[Data items]
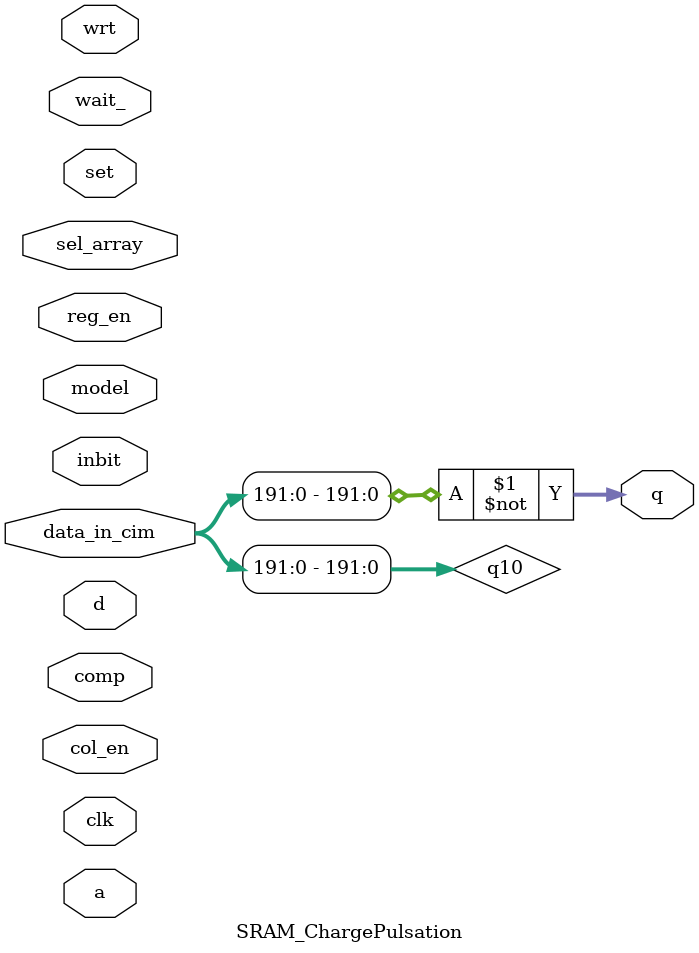
<source format=v>
module SRAM_ChargePulsation(
        input [511:0]data_in_cim, 
        input model,
        input set,
        input comp,
        input inbit,
        input wait_,
        input clk,
        input [7:0]a,
        input [31:0]d,
        output [191:0]q,
        input [15:0]sel_array,
        input col_en,
        input reg_en,
        input wrt
);
//reg aa;
//always @(posedge clk)begin
//	aa <= reg_en & col_en & reg_en & wrt & wrtbuf;
//end
//wire read_en = comp & model & (~inbit) & (wait_);
//wire [191:0]q10 = {192{read_en}} | data_in_cim[191:0] | data_in_cim[383:192] | {16'b0,sel_array,d,data_in_cim[511:384]};
wire [191:0]q10 = data_in_cim[191:0];
//wire [191:0]q9 = ~q10;
//wire [191:0]q8 = ~q9;
//wire [191:0]q7 = ~q8;
//wire [191:0]q6 = ~q7;
//wire [191:0]q5 = ~q6;
//wire [191:0]q4 = ~q5;
//wire [191:0]q3 = ~q4;
//wire [191:0]q2 = ~q3;
//wire [191:0]q1 = ~q2;
//wire [191:0]q0 = ~q1;
assign q = ~q10;
endmodule

</source>
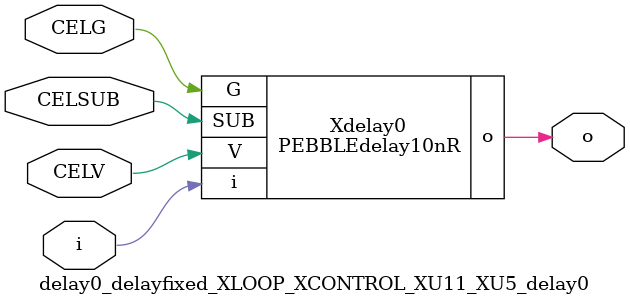
<source format=v>



module PEBBLEdelay10nR ( o, V, G, i, SUB );

  input V;
  input i;
  input G;
  output o;
  input SUB;
endmodule

//Celera Confidential Do Not Copy delay0_delayfixed_XLOOP_XCONTROL_XU11_XU5_delay0
//TYPE: fixed 10ns
module delay0_delayfixed_XLOOP_XCONTROL_XU11_XU5_delay0 (i, CELV, o,
CELG,CELSUB);
input CELV;
input i;
output o;
input CELSUB;
input CELG;

//Celera Confidential Do Not Copy delayfast0
PEBBLEdelay10nR Xdelay0(
.V (CELV),
.i (i),
.o (o),
.G (CELG),
.SUB (CELSUB)
);
//,diesize,PEBBLEdelay10nR

//Celera Confidential Do Not Copy Module End
//Celera Schematic Generator
endmodule

</source>
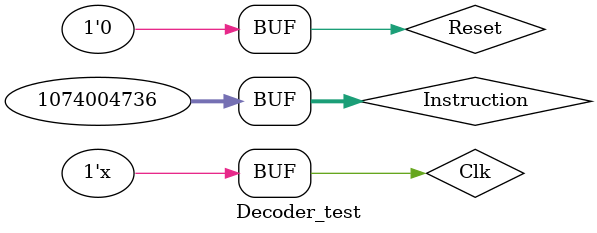
<source format=v>
`timescale 1ns / 1ps


module Decoder_test;

	// Inputs
	reg Clk;
	reg Reset;
	reg [31:0] Instruction;

	// Instantiate the Unit Under Test (UUT)
	Decoder uut (
		.Clk(Clk), 
		.Reset(Reset), 
		.Instruction(Instruction)
	);
	
	initial begin
		// Initialize Inputs
		Clk = 0;
		Reset = 0;
		Instruction = 0;	

		#10 Reset=1;
		#10 Reset=0;
		#60 Instruction=32'b10000000_00000000_00000011_00000000;
		#60 Instruction=32'b10000000_00000001_00000010_00000000;
		#60 Instruction=32'b10000000_00000010_00000001_00000000;
		#60 Instruction=32'b10000000_00000011_00000000_00000000;
		
		#60 Instruction=32'b01000000_00000111_00000001_00000000;
		#60 Instruction=32'b01000000_00000110_00000000_00000000;
		#60 Instruction=32'b01000000_00000101_00000010_00000000;
		#60 Instruction=32'b01000000_00000100_00000011_00000000;    
      
		// Add stimulus here
	end
	
	always
		#10 Clk = ~Clk;
      
endmodule


</source>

▸ **Aim of the exercise**
Please transcribe exactly the lines above from the line that has "#60 Instruction=32'b10000000_00000001_00000010_00000000;" up to and including the line that has "#60 Instruction=32'b01000000_00000100_00000011_00000000;"; no other line belongs in the answer.

▸ **Answer space**
		#60 Instruction=32'b10000000_00000001_00000010_00000000;
		#60 Instruction=32'b10000000_00000010_00000001_00000000;
		#60 Instruction=32'b10000000_00000011_00000000_00000000;
		
		#60 Instruction=32'b01000000_00000111_00000001_00000000;
		#60 Instruction=32'b01000000_00000110_00000000_00000000;
		#60 Instruction=32'b01000000_00000101_00000010_00000000;
		#60 Instruction=32'b01000000_00000100_00000011_00000000;    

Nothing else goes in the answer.